* **Text to read**
--- START ---

There are several mash-up cuts on the CD, where two or more tunes work together. The opening track is a mix of Dave Brubeck's "Take 5" (lyrics by Lola Brubeck) and "Drinks on the Patio," a recent tune by Winkler and Rich Eames. Eames is the keyboard player for a terrifically talented quartet that serves on most of the album's songs. The other members are Tim Emmons on bass, Dave Tull on drums, and Bob Sheppard on saxophones and flute.
What is West Coast Cool? Look at the list of songwriters and composers and you'll know -- names like Neal Hefti, Bobby Troup, Steve Allen, Frank Loesser, Billy Barnes, Hugh Martin and Ralph Blane, Nat King Cole, and Alec Wilder. They personify '50s jazz from the west coast, creating music that was hip and cool but a little more laid-back than other jazz, hinting at the easy listening jazz that's so popular today.
The Brubeck/Winkler cut swings nicely, but I think the mash-up of "Route 66"; "Alright, Okay, You Win"; and "Straighten Up and Fly Right" is even better. Bentyne and Winkler really dig into this trio of songs and swing them up just right. They bestow the same energy and bounce to Steve Allen's "This Could Be the Start of Something Big." Each singer also gets some solo spots. Bentyne is very successful with the swaying rhythms of "An Occasional Man," and Winkler really catches the mood of "Let's Get Lost," with trumpet player Nolan Shaheed adding just the right amount of lazy haze.

--- END ---

* **Work instructions**
Transcribe the review word for word, from "There are several" up to and including "so popular today.".

* **Data excerpts**
--- START ---

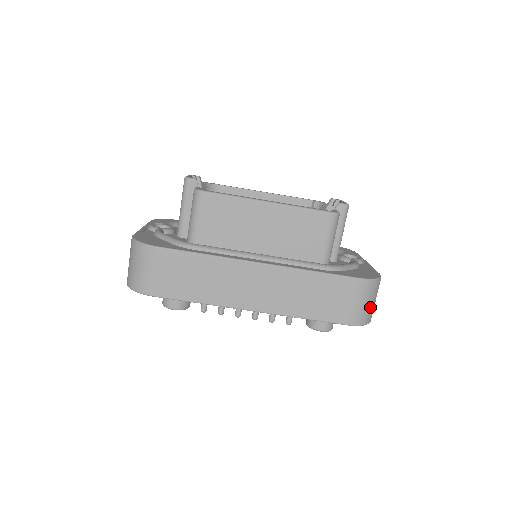
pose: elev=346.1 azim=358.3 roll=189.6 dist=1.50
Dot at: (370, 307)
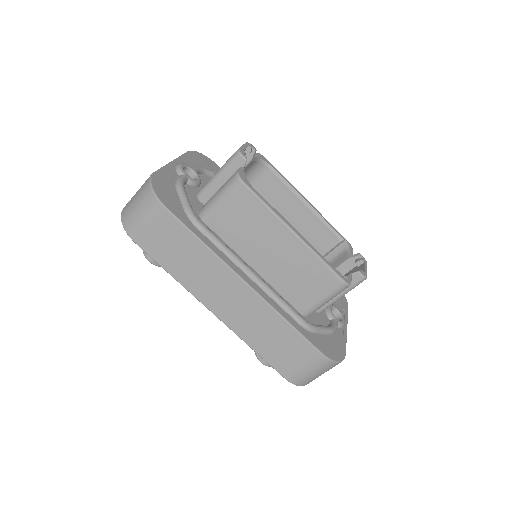
Dot at: (315, 377)
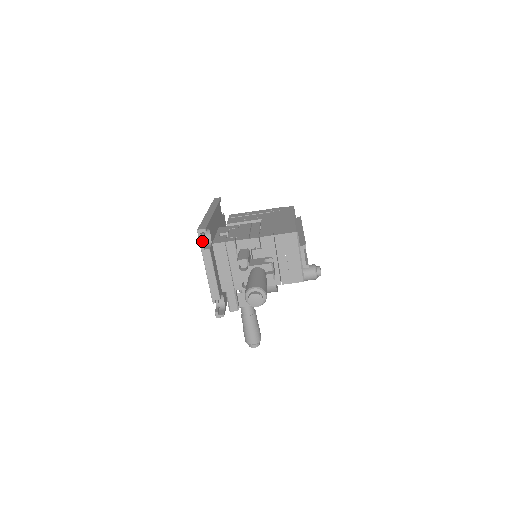
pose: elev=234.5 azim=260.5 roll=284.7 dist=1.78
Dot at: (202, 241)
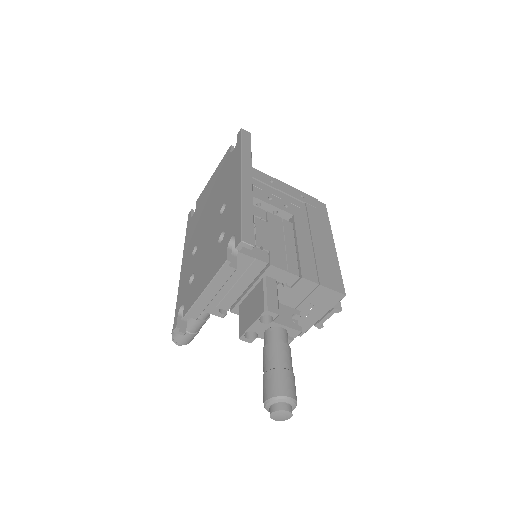
Dot at: (228, 244)
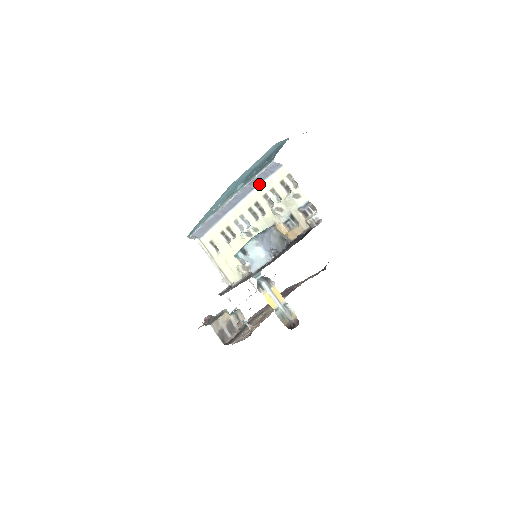
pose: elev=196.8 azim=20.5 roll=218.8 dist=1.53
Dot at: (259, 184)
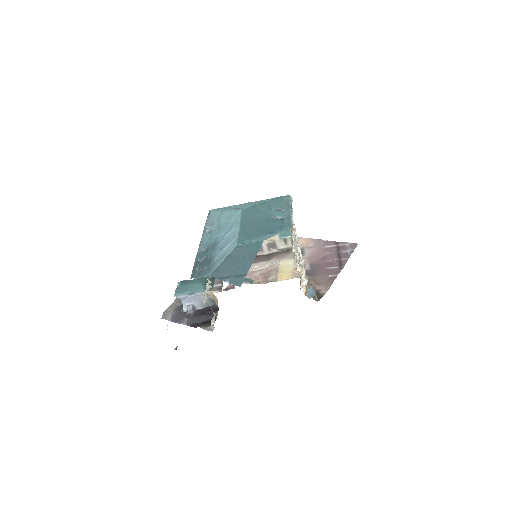
Dot at: occluded
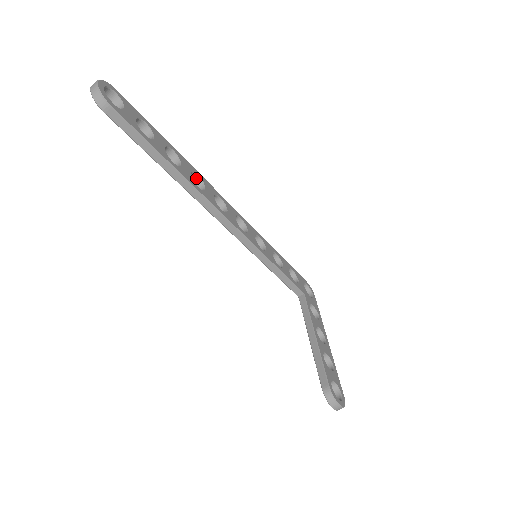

--- END ---

* **Full answer**
There are several mash-up cuts on the CD, where two or more tunes work together. The opening track is a mix of Dave Brubeck's "Take 5" (lyrics by Lola Brubeck) and "Drinks on the Patio," a recent tune by Winkler and Rich Eames. Eames is the keyboard player for a terrifically talented quartet that serves on most of the album's songs. The other members are Tim Emmons on bass, Dave Tull on drums, and Bob Sheppard on saxophones and flute.
What is West Coast Cool? Look at the list of songwriters and composers and you'll know -- names like Neal Hefti, Bobby Troup, Steve Allen, Frank Loesser, Billy Barnes, Hugh Martin and Ralph Blane, Nat King Cole, and Alec Wilder. They personify '50s jazz from the west coast, creating music that was hip and cool but a little more laid-back than other jazz, hinting at the easy listening jazz that's so popular today.